When the domain of the RVs are not dependent on each other, then we use the bounds as is. In example 2 of Chapter 26 notes, we have the joint pdf \(f_{X,Y}(x,y)= 18 x^2 y^5\), for\(0 \leq x \leq 1, \ 0 \leq y \leq 1\). If we wanted to calculate something like \(E(X)\), then we could use the bounds as they are. Below is the domain for \(x\) and \(y\):
Here is the integral for the expected value where we integrate over the whole domain of \(x\) and \(y\):
\[ E(X) = \displaystyle\int_0^1 \displaystyle\int_0^1 x (18 x^2 y^5 )dy dx \]If we want to find the probability \(P(0.25 \leq X \leq 0.5, 0.5 \leq Y \leq 0.75)\), then we can look at the specific values of the probability:
Note the blue lines above indicate how we integrate over \(y\) first from 0.5 to 0.75 and the green lines indicate how integrate over \(x\) first from 0.25 to 0.5. It seems like we’ve integrated over an area that isn’t within our specified probability. However, the integrated area is ONLY the overlap of the \(x\) and \(y\) bounds for the probability.
\[P(0.25 \leq X \leq 0.5, 0.5 \leq Y \leq 0.75) = \displaystyle\int_{0.25}^{0.5} \displaystyle\int_{0.5}^{0.75} 18 x^2 y^5 dy dx\]
Let’s use the same pdf, but now the domain of the two RVs is dependent on one another. We have the joint pdf \(f_{X,Y}(x,y)= 18 x^2 y^5\), for\(0 \leq x \leq y\leq1\)
If we wanted to calculate something like \(E(X)\), then we need to account for fact that \(x\) must be less than of equal to \(y\). We can look back at the domain for this:
Note the blue lines above still indicate how we integrate over \(y\) first from \(x\) to 1, and the green lines indicate how integrate over \(x\) first from 0 to 1. Once again, it seems like we’ve integrated over an area that isn’t within the domain. However, the integrated area is ONLY the overlap of the \(x\) and \(y\) bounds. Thus, once we’ve restricted \(y\) to the area between \(x\) and 1, we no longer need to restrict \(x\) to the are of 0 to \(y\).
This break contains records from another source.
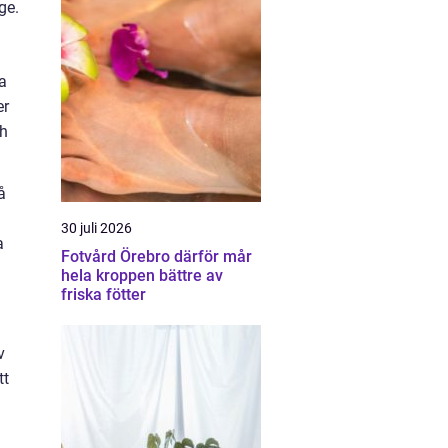
ge.
a
er
ch
å
30 juli 2026
a
Fotvård Örebro därför mår
hela kroppen bättre av
friska fötter
v
tt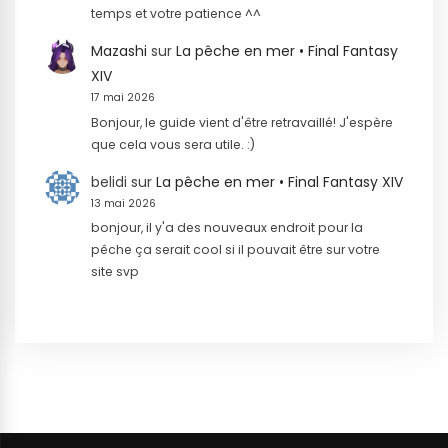
temps et votre patience ^^
Mazashi
sur
La pêche en mer • Final Fantasy
XIV
17 mai 2026
Bonjour, le guide vient d'être retravaillé! J'espère
que cela vous sera utile. :)
belidi
sur
La pêche en mer • Final Fantasy XIV
13 mai 2026
bonjour, il y'a des nouveaux endroit pour la
pêche ça serait cool si il pouvait être sur votre
site svp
\[ E(X) = \displaystyle\int_0^1 \displaystyle\int_x^1 x (18 x^2 y^5 )dy dx \] If we want to find the probability \(P(0.25 \leq X \leq 0.5, 0.5 \leq Y \leq 0.75)\), then we should look back at our domain. For now, we are focusing on the orange area:
Because the orange area is totally within our domain, we can leave our integral our bounds as the exact values we specified:
\[P(0.25 \leq X \leq 0.5, 0.5 \leq Y \leq 0.75) = \displaystyle\int_{0.25}^{0.5} \displaystyle\int_{0.5}^{0.75} 18 x^2 y^5 dy dx\]
However, if we want the probability \(P(0.5 \leq X \leq 0.75, 0.5 \leq Y \leq 0.75)\), we would focus on the pink area above. We would limit one of our integrals to the \(y=x\) equation:
\[P(0.5 \leq X \leq 0.75, 0.5 \leq Y \leq 0.75) = \displaystyle\int_{0.5}^{0.75} \displaystyle\int_{x}^{0.75} 18 x^2 y^5 dy dx\]
OR
\[P(0.5 \leq X \leq 0.75, 0.5 \leq Y \leq 0.75) = \displaystyle\int_{0.5}^{0.75} \displaystyle\int_{0.5}^{y} 18 x^2 y^5 dx dy\]
The key to these probabilities is that the bounds with the other variable is on the inside integral! Otherwise we end up with a answer that includes a RV.
3. For the example with the integration by parts where the first part of the integral was evaluated at two points: I learned integration by parts in calculus, but it was always “integral (u dv) = uv- integral(v du)” and I’m still confused about why it was solved as “uv | - integral (v du).”
When we have an integral with bounds, we need to calculate everything within those bounds. When we have an integral like this:\[\displaystyle\int_a^b u dv = uv\bigg|^b_a - \displaystyle\int_a^b vdu\] Then \(uv\) must be calculated over the interval \(a\) to \(b\).
Based on a rudimentary search of Integration by Parts, it is likely that the calculus class presented the integral without bounds. In that case, the integral looked like this: \[\displaystyle\int u dv = uv - \displaystyle\int vdu + c\]
For reference, this corresponds to the antiderivative section mentioned in the Chapter 24: Calculus Review notes. In probability, we are more often working with bounds than not.
I’m honestly not sure about the theory behind Integration by Parts, but if we have a bounded integral, then \(uv\) must also be bounded!